Well, the story does make Rolling Meadows Police Chief Dave Scanlan smile.
"He sees a plastic bag full of money, picks it up and does one of these," Scanlan says, his head darting around in all directions as he imagines Adams' reaction.
"There's twenties and hundreds in it," Adams says. "It's been opened and has a big rubber band around it."
Inside are some receipts, a few checks and $17,021 in cash.
That is the moment, says Seņor Taco owner Onesimo Santillan, that a lesser man may have moseyed away with the bag of cash. Not Adams.
"It's not my money. I shouldn't take it. I don't care if you put another zero on there, I wasn't raised to take money that isn't mine," says Adams, a 54-year-old single man who lives in Arlington Heights and gives credit to his deceased parents for teaching him right from wrong. "If I saw you drop it, I'd say, 'Excuse me, sir. I think you dropped something.'"
The word "Chase" was printed on the bag, so Adams carried it inside the branch bank.
"I walk up to the teller and say, 'I think you might have left this outside,'" says Adams, figuring an employee left it outside after restocking the ATM. Bank employees told him the machine is filled from the inside and assured him that big bag of money didn't belong to the bank.
"So I get on my cellphone and call police," Adams says.
Police and Chase officials looked through the bills and accompanying paperwork, and determined the cash was meant for an ATM at a Walgreens in South suburban Midlothian and had been under the care of Loomis, the international armored truck company. Rolling Meadows police officer Steven Gizzi took the money back to the station, where it was picked up by an apparently grateful Loomis official.
"I thought the thing was real simple to start with," says Adams, who still has lots of questions about why he was left holding the bag. "How did it end up here?"
Asked that same question, a Loomis branch manager who asked not to be identified said the incident is under investigation. A message left with Loomis' U.S. office in Houston was not returned Wednesday.
Co-workers and friends suggested wild possibilities such as the money was about to be picked up by a drug dealer and Adams could have kept it, or that it would remain unclaimed and Adams would get to take the whole bundle home in six months. A few suggested Adams' honesty was the result of many nearby security cameras that recorded him picking up the bag.

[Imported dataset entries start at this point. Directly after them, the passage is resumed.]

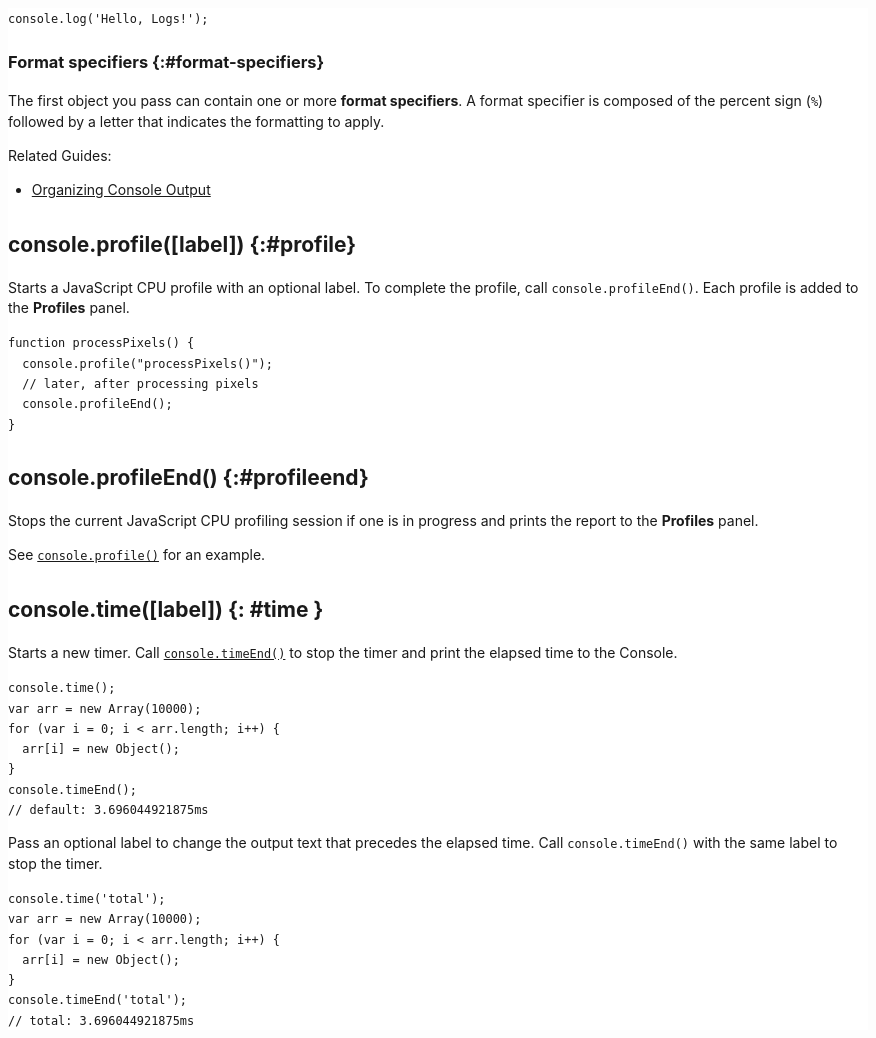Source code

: 
    console.log('Hello, Logs!');
    

### Format specifiers {:#format-specifiers}

The first object you pass can contain one or more **format specifiers**. A
format specifier is composed of the percent sign (`%`) followed by a letter
that indicates the formatting to apply. 

Related Guides:

* [Organizing Console Output](console-write)

## console.profile([label]) {:#profile}

Starts a JavaScript CPU profile with an optional label. To complete the 
profile, call `console.profileEnd()`. Each profile is added to the **Profiles**
panel.


    function processPixels() {
      console.profile("processPixels()");
      // later, after processing pixels
      console.profileEnd();
    }
    

## console.profileEnd() {:#profileend}

Stops the current JavaScript CPU profiling session if one is in progress and 
prints the report to the **Profiles** panel.

See [`console.profile()`](#profile) for an example.

## console.time([label]) {: #time }

Starts a new timer. Call [`console.timeEnd()`](#timeend) to stop the timer and
print the elapsed time to the Console.

    console.time();
    var arr = new Array(10000);
    for (var i = 0; i < arr.length; i++) {
      arr[i] = new Object();
    }
    console.timeEnd();
    // default: 3.696044921875ms

Pass an optional label to change the output text that precedes the elapsed
time. Call `console.timeEnd()` with the same label to stop the timer.

    console.time('total');
    var arr = new Array(10000);
    for (var i = 0; i < arr.length; i++) {
      arr[i] = new Object();
    }
    console.timeEnd('total');
    // total: 3.696044921875ms


[cse]: track-executions#counting-statement-executions
[of]: console-write#string-substitution-and-formatting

"I learn how to read people because I'm in the business for a long time," says Santillan, 43, who has been running Seņor Taco for 11 years. "He (Adams) has been coming in for years, always orders the same thing, very nice guy. It's hard to find people like that, honest people."

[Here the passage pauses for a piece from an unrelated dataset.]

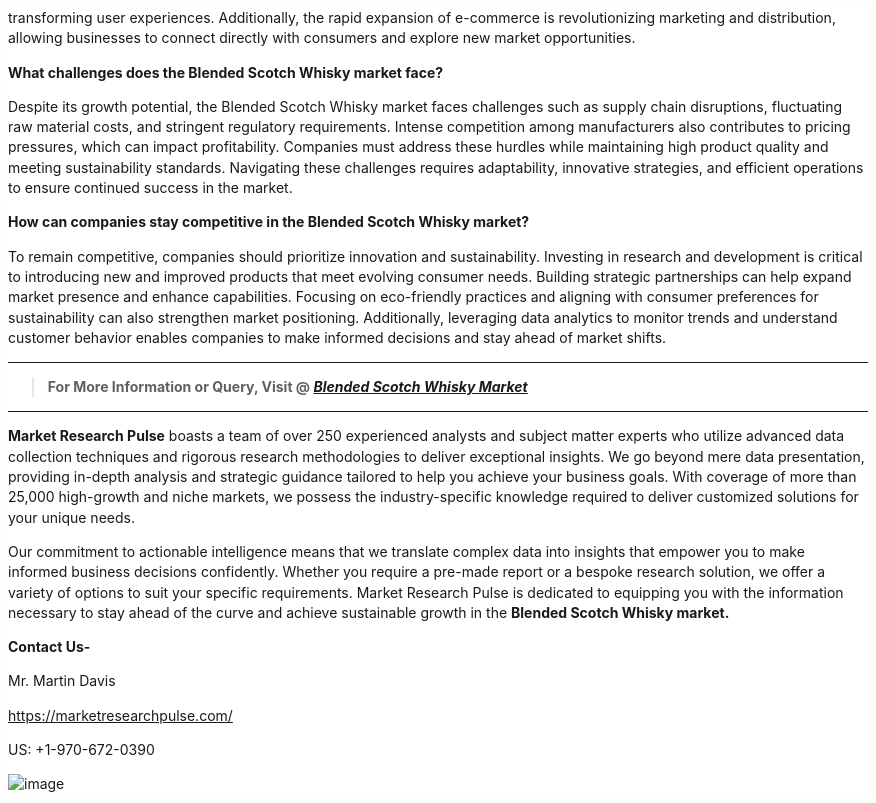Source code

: transforming user experiences. Additionally, the rapid expansion of e-commerce is revolutionizing marketing and distribution, allowing businesses to connect directly with consumers and explore new market opportunities.</p><p><strong>What challenges does the Blended Scotch Whisky market face?</strong></p><p>Despite its growth potential, the Blended Scotch Whisky market faces challenges such as supply chain disruptions, fluctuating raw material costs, and stringent regulatory requirements. Intense competition among manufacturers also contributes to pricing pressures, which can impact profitability. Companies must address these hurdles while maintaining high product quality and meeting sustainability standards. Navigating these challenges requires adaptability, innovative strategies, and efficient operations to ensure continued success in the market.</p><p><strong>How can companies stay competitive in the Blended Scotch Whisky market?</strong></p><p>To remain competitive, companies should prioritize innovation and sustainability. Investing in research and development is critical to introducing new and improved products that meet evolving consumer needs. Building strategic partnerships can help expand market presence and enhance capabilities. Focusing on eco-friendly practices and aligning with consumer preferences for sustainability can also strengthen market positioning. Additionally, leveraging data analytics to monitor trends and understand customer behavior enables companies to make informed decisions and stay ahead of market shifts.</p><hr /><blockquote><p><strong>For More Information or Query, Visit @&nbsp;<em><a href="https://marketresearchpulse.com/report/112859/blended-scotch-whisky-market?utm_source=Linkedin&utm_medium=0111">Blended Scotch Whisky Market</a></em></strong></p></blockquote><hr /><p><strong>Market Research Pulse</strong> boasts a team of over 250 experienced analysts and subject matter experts who utilize advanced data collection techniques and rigorous research methodologies to deliver exceptional insights. We go beyond mere data presentation, providing in-depth analysis and strategic guidance tailored to help you achieve your business goals. With coverage of more than 25,000 high-growth and niche markets, we possess the industry-specific knowledge required to deliver customized solutions for your unique needs.</p><p>Our commitment to actionable intelligence means that we translate complex data into insights that empower you to make informed business decisions confidently. Whether you require a pre-made report or a bespoke research solution, we offer a variety of options to suit your specific requirements. Market Research Pulse is dedicated to equipping you with the information necessary to stay ahead of the curve and achieve sustainable growth in the <strong>Blended Scotch Whisky market.</strong></p><p><strong>Contact Us-</strong></p><p>Mr. Martin Davis</p><p>https://marketresearchpulse.com/</p><p>US: +1-970-672-0390</p>
![image](https://github.com/user-attachments/assets/9b8111b4-4cc0-4c27-a093-a385ab9ced63)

And while honesty is its own reward, Adams says his friends have been asking him if he'll get a reward.
"I really don't know what happens with this situation," Adams says.
"We all said right away that this guy deserves something," Chief Scanlan says of the talk around the police station, "credit for being an Honest Abe."
Loomis is under no obligation to offer anything, but a 10 percent reward would provide Adams with enough cash to buy his usual chorizo burrito and large horchata every day from now until Jan. 5.